Ephraim grants extension on trailer court repairs
EPHRAIM – The Ephraim City Council has given JD Trailer Court owner David Strate a two-week reprieve on the council’s deadline for presenting a plan to mitigate safety hazards and code violations at the troubled trailer park.
But the reprieve came only after more sparks flew between Strate and the council.
Strate spoke to the council on Jan. 4, the date set in December by which Strate was to present a complete mitigation plan to the council. Strate reported that he had presented his plan (via email) on Dec. 30, and that he had primarily been working through Councilman Richard Wheeler.
Strate reported had hired plumber Jared Anderson and electrician Andy Cox to complete repairs at the trailer park. However, the repairs were being delayed by the weather, and most of the repairs would be completed “in the spring” when the weather allowed.
Mayor Richard Squire, visibly frustrated, interrupted Strate at that point. “What are you going to do?” the mayor asked. Strate replied, “I’m trying to figure out what needs to be done.”
Strate went on to explain, “I’m not a plumber. I need a plumber to tell me [what to do].” Strate told the council he had been talking to his plumber, and with Sunrise Engineering, to understand what repairs were needed to satisfy the city’s concerns. Strate indicated did not feel that those conversations so far had given him a clear picture of exactly what he needed to do.
Wheeler, holding a copy of the email that Strate had sent earlier, said, “I have concerns.” Addressing Strate, Wheeler said, “It’s not up to us to understand the codes, it’s up to you to know how to run your business.”
Wheeler described visiting the trailer park since the last council meeting to see what progress had been made on repairs. He said he had hoped to see something happening, “But the problem is, I’m not seeing any action.”
Council member John Scott spoke up, asking whether Strate had retrieved a copy of state statutes pertaining to trailer park owners, as Scott had directed at the last meeting. Strate said that he could not find the statutes on-line.
Scott said he had found the statutes and that it had taken him between 60 seconds and 4 minutes do so. “If tonight is the first time that you have seen the state codes,” Scott told Strate, “you haven’t done what we told you to do.”
Wheeler spoke again, holding Strate’s email to the city in his hand, “A phone call list is not my idea of getting things done. Action is getting things done.”

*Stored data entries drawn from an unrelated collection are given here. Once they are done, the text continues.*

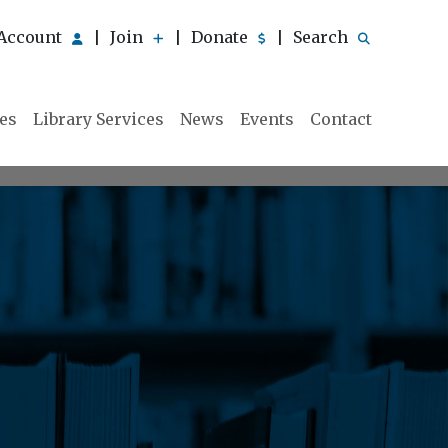
Account
Join
Donate
Search
|
|
|
ies
Library Services
News
Events
Contact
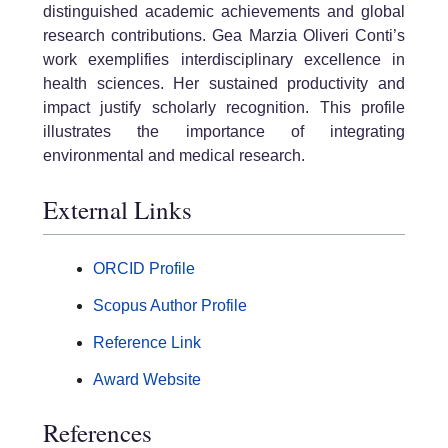
distinguished academic achievements and global
research contributions. Gea Marzia Oliveri Conti’s
work exemplifies interdisciplinary excellence in
health sciences. Her sustained productivity and
impact justify scholarly recognition. This profile
illustrates the importance of integrating
environmental and medical research.
External Links
ORCID Profile
Scopus Author Profile
Reference Link
Award Website
References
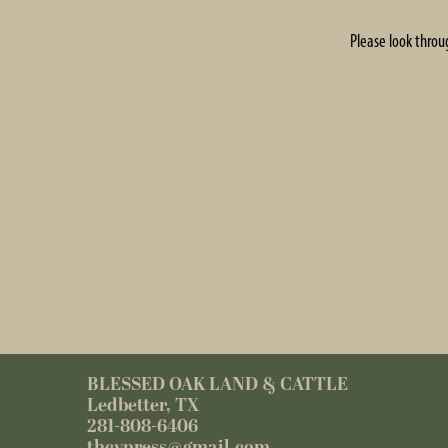
Please look throu
BLESSED OAK LAND & CATTLE
Ledbetter, TX
281-808-6406
thcypress@gmail.com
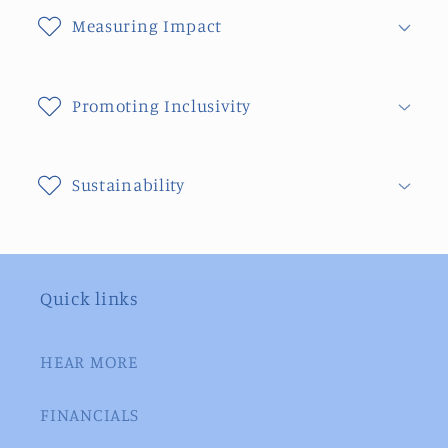
Measuring Impact
Promoting Inclusivity
Sustainability
Quick links
HEAR MORE
FINANCIALS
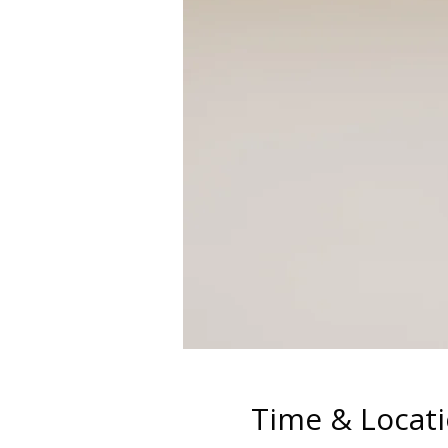
Time & Locat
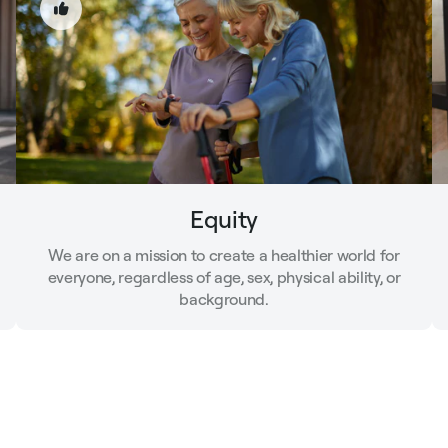
Equity
We are on a mission to create a healthier world for
everyone, regardless of age, sex, physical ability, or
background.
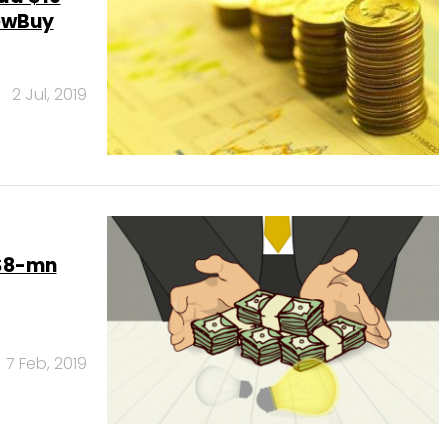
newBuy
2 Jul, 2019
 $8-mn
7 Feb, 2019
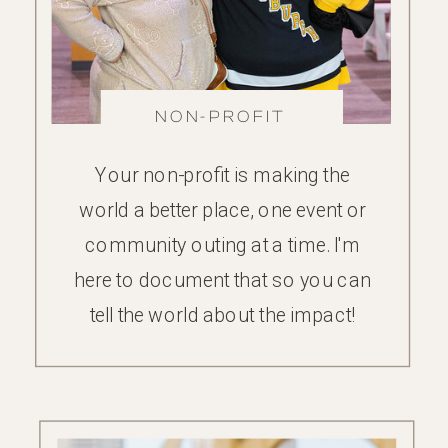
NON-PROFIT
FAMILY
Your non-profit is making the
world a better place, one event or
community outing at a time. I'm
here to document that so you can
tell the world about the impact!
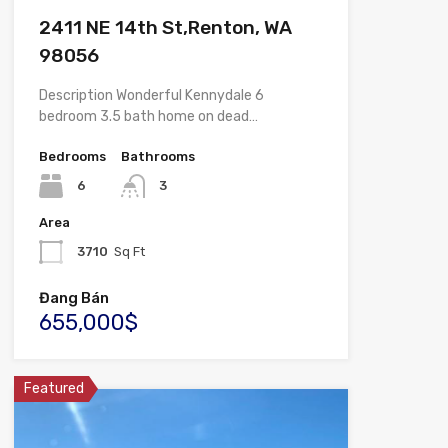
2411 NE 14th St,Renton, WA
98056
Description Wonderful Kennydale 6
bedroom 3.5 bath home on dead…
Bedrooms
Bathrooms
6
3
Area
3710
Sq Ft
Đang Bán
655,000$
Featured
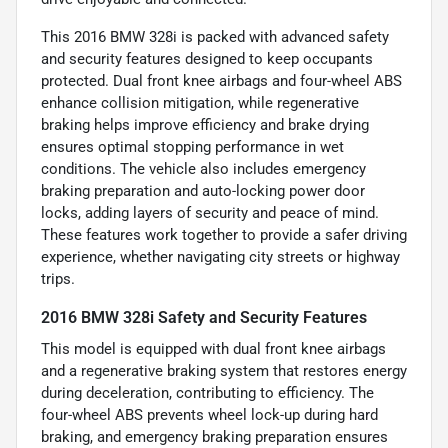
This 2016 BMW 328i is packed with advanced safety
and security features designed to keep occupants
protected. Dual front knee airbags and four-wheel ABS
enhance collision mitigation, while regenerative
braking helps improve efficiency and brake drying
ensures optimal stopping performance in wet
conditions. The vehicle also includes emergency
braking preparation and auto-locking power door
locks, adding layers of security and peace of mind.
These features work together to provide a safer driving
experience, whether navigating city streets or highway
trips.
2016 BMW 328i Safety and Security Features
This model is equipped with dual front knee airbags
and a regenerative braking system that restores energy
during deceleration, contributing to efficiency. The
four-wheel ABS prevents wheel lock-up during hard
braking, and emergency braking preparation ensures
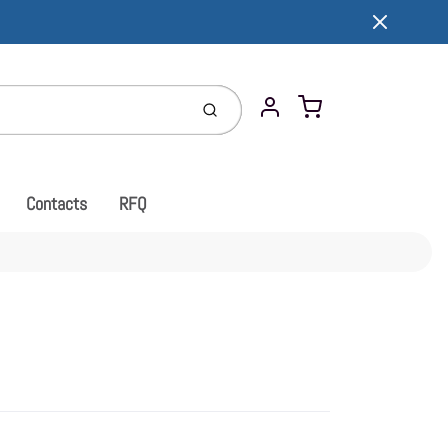
Cart
Submit
Account
Contacts
RFQ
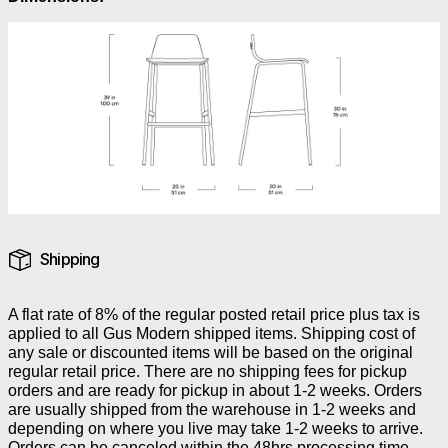
Shipping
A flat rate of 8% of the regular posted retail price plus tax is
applied to all Gus Modern shipped items. Shipping cost of
any sale or discounted items will be based on the original
regular retail price. There are no shipping fees for pickup
orders and are ready for pickup in about 1-2 weeks. Orders
are usually shipped from the warehouse in 1-2 weeks and
depending on where you live may take 1-2 weeks to arrive.
Orders can be canceled within the 48hrs processing time.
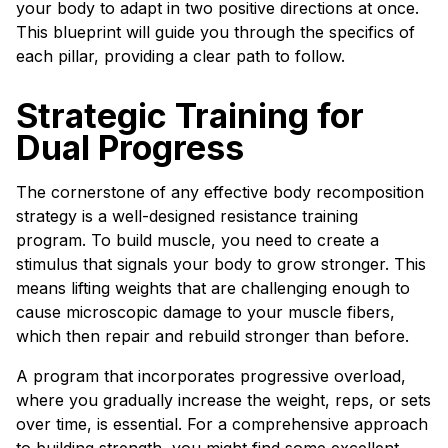
your body to adapt in two positive directions at once.
This blueprint will guide you through the specifics of
each pillar, providing a clear path to follow.
Strategic Training for
Dual Progress
The cornerstone of any effective body recomposition
strategy is a well-designed resistance training
program. To build muscle, you need to create a
stimulus that signals your body to grow stronger. This
means lifting weights that are challenging enough to
cause microscopic damage to your muscle fibers,
which then repair and rebuild stronger than before.
A program that incorporates progressive overload,
where you gradually increase the weight, reps, or sets
over time, is essential. For a comprehensive approach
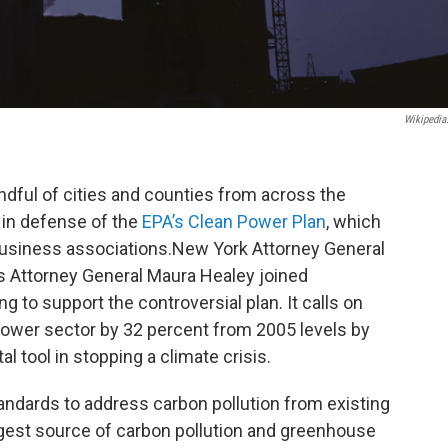
Wikipedia
andful of cities and counties from across the
e in defense of the
EPA’s Clean Power Plan
, which
business associations.New York Attorney General
 Attorney General Maura Healey joined
g to support the controversial plan. It calls on
ower sector by 32 percent from 2005 levels by
al tool in stopping a climate crisis.
standards to address carbon pollution from existing
rgest source of carbon pollution and greenhouse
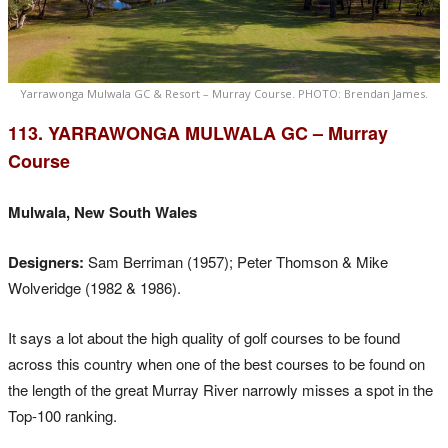
Yarrawonga Mulwala GC & Resort – Murray Course. PHOTO: Brendan James.
113. YARRAWONGA MULWALA GC – Murray
Course
Mulwala, New South Wales
Designers:
Sam Berriman (1957); Peter Thomson & Mike
Wolveridge (1982 & 1986).
It says a lot about the high quality of golf courses to be found
across this country when one of the best courses to be found on
the length of the great Murray River narrowly misses a spot in the
Top-100 ranking.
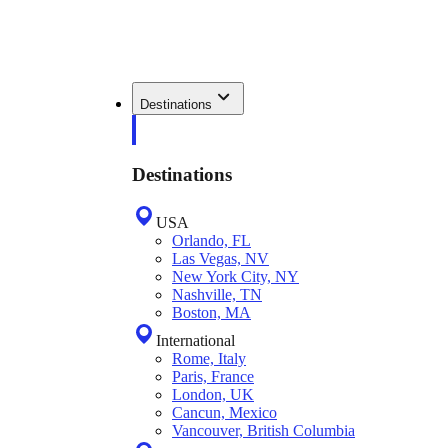
Destinations
Destinations
USA
Orlando, FL
Las Vegas, NV
New York City, NY
Nashville, TN
Boston, MA
International
Rome, Italy
Paris, France
London, UK
Cancun, Mexico
Vancouver, British Columbia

Mayor Squire re-read the motion from December to the council, and asked the council if Strate had met the requirements. Strate protested that he had provided names of contractors, and dates when action would take place. Squire again read the motion, and asked for a motion from the council.
City Manager Brant Hanson intervened at this point, giving Strate a long explanation of the city position, and frustrations with the trailer park.
“This is a 15-year problem trying to work with you. When Chad Perry (the city’s public works director) met with you in July, the city could have shut down the water, immediately, for safety concerns. The water and sewer issues were explained to you, in detail, with Chad Perry. Today is the deadline. The email [to the city] is not sufficient. “When it thaws” is not a date,” Hanson said.
However, Hanson’s recommendation to the council was not to cut off the utilities to the trailer park.
Hanson, who had been seen consulting with Strate’s plumbing contractor, Jared Anderson, while Strate was speaking with the council, asked the council to delay the vote on the motion until the council’s next meeting. In the meantime, Hanson said, city staff would coordinate with Strate’s contractors to ensure they completely understood the city’s requirements.
Upon Hanson’s recommendation, Mayor Squire tabled the motion until the Jan. 18 council meeting.
In other discussion, Kerry Steck, Ephraim fire chief, reported on the fire at Ker’s Automotive on Tuesday, Dec. 27.
Steck had met with the state fire marshal who investigated the fire. According to the fire marshal, the fire started from a gas leak from the building’s furnace.
Kerry Simonsen, proprietor of the auto repair business, started the furnace early the morning of the fire. According to Steck, as he did so, Simonsen accidentally opened the valve on the gas line, which caused a gas build-up in the building. When the furnace fired up, the gas build-up also ignited, and started the fire.
Steck estimated there was at least $250,000 in damage to the building.